As I wrote, I'm willing to accept my share of criticism for having known in general terms about the matching deal for a while and not making a bigger deal of it, as Salon did. My latest column makes amends for that by examining in some detail the deal the New York Times cut with the drug czar.

-- Josh (not Jeff) Gerstein

ABCNEWS

Smoke in his eyes
BY JAKE TAPPER
(01/22/00)

It should not be relevant to a campaign that Al Gore, or any other presidential candidate, smoked pot or used any other kind of drug. These guys are my generation, the baby boomers. We all smoked pot. Too much time is wasted trying to find out who did what. Forget about it.

-- Sara Hall

Even if this story is true and this mentally ill fellow's story is promoted by the press, Al Gore's honest admission of pot use years ago is a lot better than G.W. Bush's dishonest waffling on his probable use of a far more dangerous drug, cocaine. I dare you to go down to Texas and investigate that.

-- Aleck Bansa

Tapper fails to emphasize, or even note, that this story was first seen by most Web-heads at Matt Drudge's site, and not the other sites mentioned in Tapper's piece. This is important to note because Michael Isikoff, Newsweek's chief anti-Clinton/Gore reporter and VRWC (vast right-wing conspiracy) conspirator, uses Drudge as point man to break those journalistically dubious stories that a respectable periodical dare not be the first to touch.
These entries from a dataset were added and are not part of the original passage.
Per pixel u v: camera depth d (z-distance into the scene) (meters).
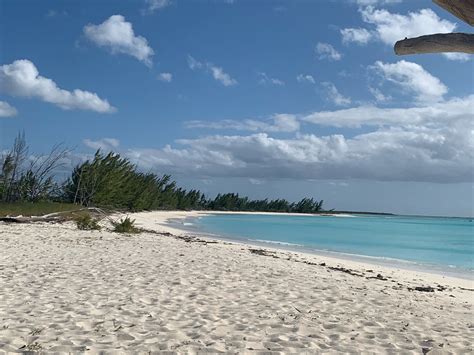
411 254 25.88
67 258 13.46
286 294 9.70
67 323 6.79
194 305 8.29
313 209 152.25
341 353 5.99
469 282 15.32
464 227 75.81
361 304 9.19
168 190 91.19
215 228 44.31
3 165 40.81
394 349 6.28
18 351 5.50
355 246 29.84
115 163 55.47
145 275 11.11
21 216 30.17
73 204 44.84
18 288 9.09
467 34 3.45
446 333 7.32
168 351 5.66
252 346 6.08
The fact that Newsweek, usually so eager to jump on anti-Clinton/Gore stories, is in fact very carefully scrutinizing each portion of [former Gore friend] John Warnecke's tale before publishing it, is a telling sign that Warnecke's story stinks like week-old used diapers.

-- Tamara Baker

Skulls in the Closet
BY STEPHEN PROTHERO
(01/21/00)

It seems to me that your magazine is solely concerned with trying to demean everything Gov. Bush has done in his past, the associations to which he belonged and his record of accomplishments here in Texas. I understand that people in Boston, particularly the author of this story, do not quite understand the governor's record. However, I would be shocked to find out if the author has visited the great state of Texas and really analyzed the governor's achievements. Having said that, I would welcome a chance to visit with the author and discuss with him the issues that Texans and most Americans care about and focus less on the things that he highlights in this article. As the second largest state and the world's 11th largest economy, one would think that there are more substantive issues to spend time discussing.

-- Chris Chapman

In Prothero's "exposi" on Skull and Bones, his technique was ludicrous: Take legitimate arguments against Bush, throw in some commentary on diversity and class divisions, then run that alongside some rumors and century-old "history" and make Skull and Bones look like some latter-day Illuminati.
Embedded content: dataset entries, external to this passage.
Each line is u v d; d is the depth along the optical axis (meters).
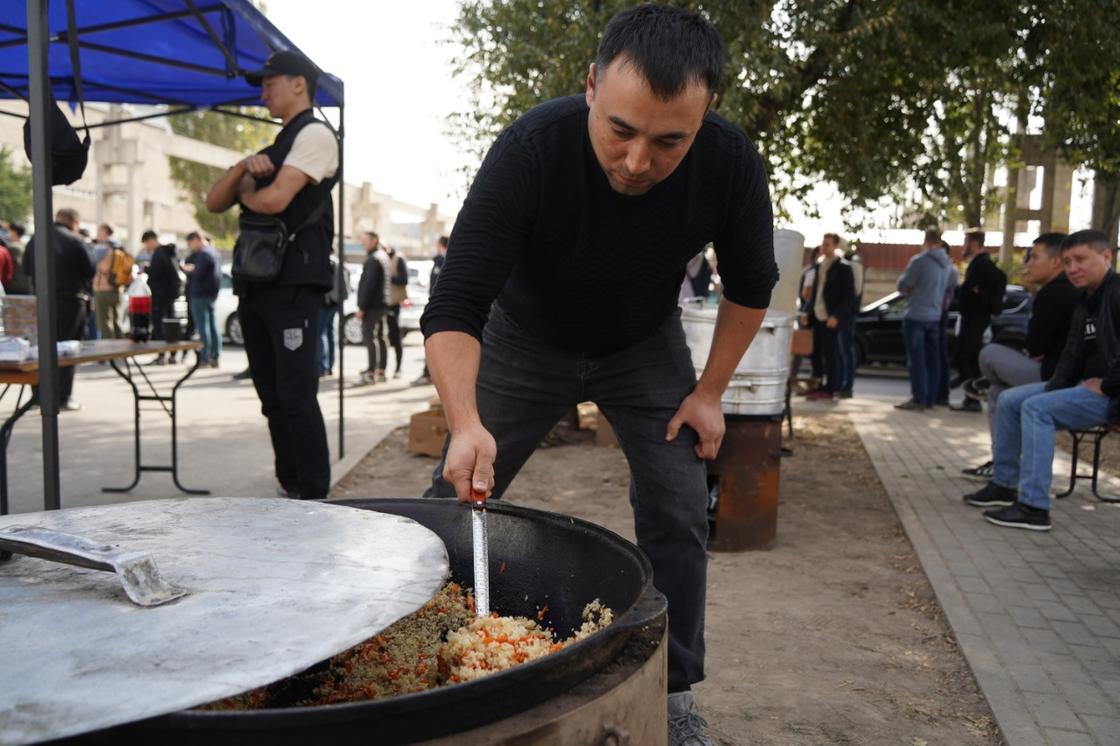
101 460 6.56
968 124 9.02
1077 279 5.09
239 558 1.49
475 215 2.04
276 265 4.34
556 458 6.97
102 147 23.56
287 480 5.00
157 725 1.03
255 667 1.09
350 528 1.68
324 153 4.44
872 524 5.38
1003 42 7.21
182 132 38.69
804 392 10.93
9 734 0.94
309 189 4.45
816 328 11.13
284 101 4.51
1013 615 3.79
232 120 40.28
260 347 4.75
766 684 3.15
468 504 2.02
I'm a member of the oldest social fraternity in North America, also a secret society and seven years older than Bones. Our members include William Bennett and a fair number of the folks who ran Canada during World War II. No one outside of us gives a damn about our secrets, nor should they -- any freshman level sociology class will tell you why they work to help build groups of this nature.
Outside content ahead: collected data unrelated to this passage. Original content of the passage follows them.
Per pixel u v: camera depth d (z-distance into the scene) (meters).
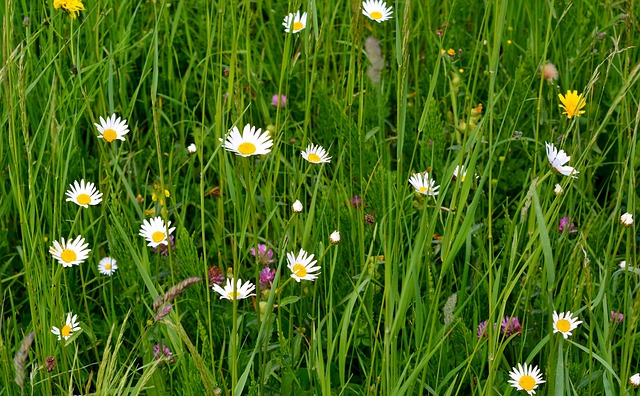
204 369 1.62
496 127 2.17
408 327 1.91
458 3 2.28
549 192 1.89
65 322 1.82
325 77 2.24
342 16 2.41
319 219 1.92
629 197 1.76
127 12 2.34
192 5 2.41
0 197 2.07
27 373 1.86
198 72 2.27
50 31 2.10
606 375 1.76
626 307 1.80
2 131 2.07
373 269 1.80
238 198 1.95
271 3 2.39
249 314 1.92
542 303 1.87
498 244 1.97
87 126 2.23
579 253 1.80
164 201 1.79
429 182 1.92
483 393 1.73
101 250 2.06
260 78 2.27
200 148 1.82
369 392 1.75
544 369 1.88
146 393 1.83
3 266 2.04
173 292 1.58
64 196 2.04
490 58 1.84
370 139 2.08
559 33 2.26
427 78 2.27
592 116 2.20
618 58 2.22
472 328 1.91
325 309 1.90
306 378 1.87
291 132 2.20
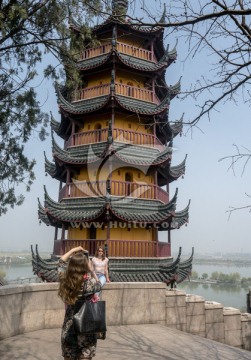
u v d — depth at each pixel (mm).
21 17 7520
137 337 8148
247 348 12320
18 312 7742
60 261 4547
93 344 4078
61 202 21062
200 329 10945
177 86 25406
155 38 23953
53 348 6738
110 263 17719
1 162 8891
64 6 8625
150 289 9859
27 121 9023
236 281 109562
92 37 10109
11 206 8906
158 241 19797
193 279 120250
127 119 22625
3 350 6469
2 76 8930
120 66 22609
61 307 8719
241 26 3916
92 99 22281
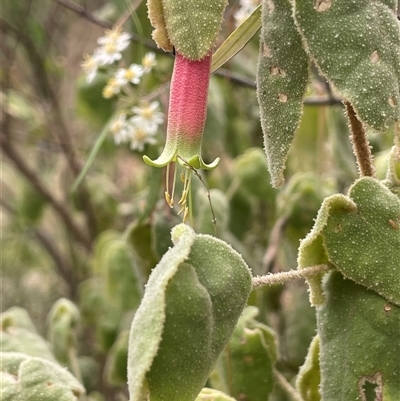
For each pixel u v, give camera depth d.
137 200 0.62
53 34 0.81
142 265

You want to worry about elitism, class divisions and Ivy League schools perpetuating old boy networks of entrenched power? Fine -- take a whack at the $30,000 tuition that precludes many qualified students from attending. But don't be a pissant about what they choose to do when they get there.

-- Jeff Porten

While Prothero illustrates that secret societies are an anachronism, his whole article smacks of jealousy. Succeeding in politics, and business for that matter, has always been more about who you know than what you know. Did he miss this harsh life lesson at Yale when he wasn't chosen to be "tapped"?